> **Exercise objective**: From the article on 2018 tech trends, list the technologies named in the heading that begins "More IoT".

2018 is with us now which means another 12 months full of exciting technological developments. The top 2018 tech trends surely have the potential to improve the way we live, to transform whole industries and to propel us into the future.
Many areas are being rapidly redefined by tech development. Changes in the way we stay healthy, use transport and make business are already on the way – and this is just the tip of the iceberg.
It is important to remember, that it is humankind that creates technology, and it is technology that changes the humankind.
Is there a revolution or rather an evolution coming in 2018? Let’s find out!
More people connected to the Internet
According to Statista and Internet Lives Stats, approximately 3.8 billion people are now connected to the Internet. Still, it is only 46,8 % of the world’s population. By the end of 2018, this number will rise to 48,9 % and we should expect it to grow exponentially in the nearest future. This means millions of people accessing the knowledge available online, unlocking their potential, and eventually speeding up the tech race.
More IoT, AI and Machine Learning
These technologies are already quickly moving from a concept phase to a more practical application. They are embedded in everyday business, becoming a normal part of our lives, rather than an exception. In 2018, we will continue to interact with smart technology in many new areas.
As the IoT gains momentum, it leads to an unprecedented growth in data, both in terms of its volume and in terms of its strategic importance. This phenomenon allows companies to make data-driven decisions, catered to business needs.

Stored items from a collection:
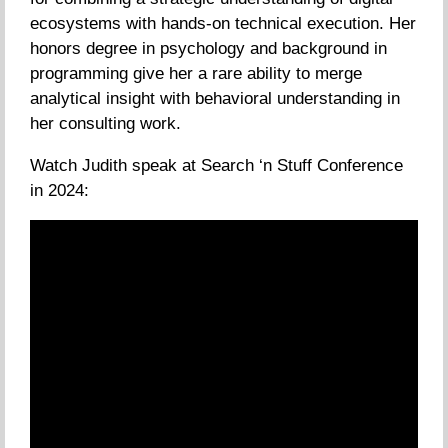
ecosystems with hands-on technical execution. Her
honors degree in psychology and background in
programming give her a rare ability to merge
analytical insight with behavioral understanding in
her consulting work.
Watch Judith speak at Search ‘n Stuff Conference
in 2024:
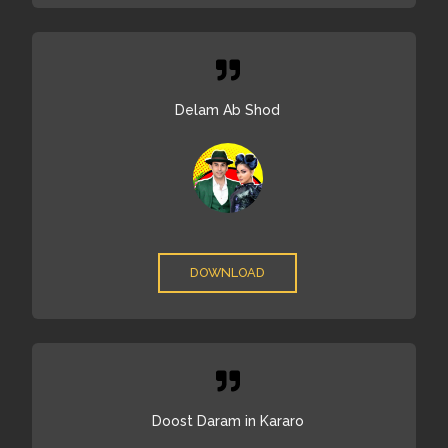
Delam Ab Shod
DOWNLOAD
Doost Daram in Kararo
==
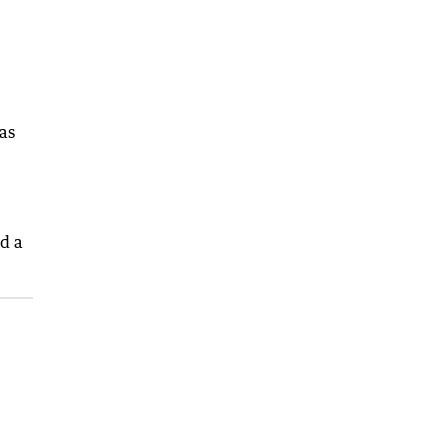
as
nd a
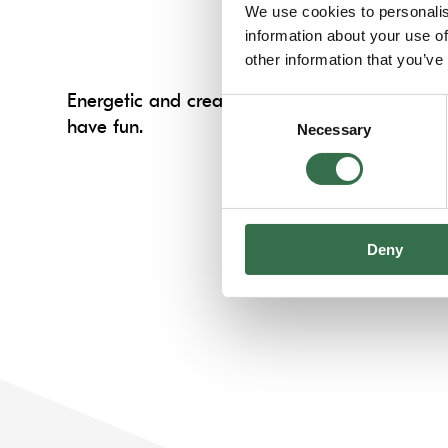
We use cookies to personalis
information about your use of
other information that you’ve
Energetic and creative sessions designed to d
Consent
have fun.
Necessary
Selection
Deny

> **Reply**:
IoT
AI
Machine Learning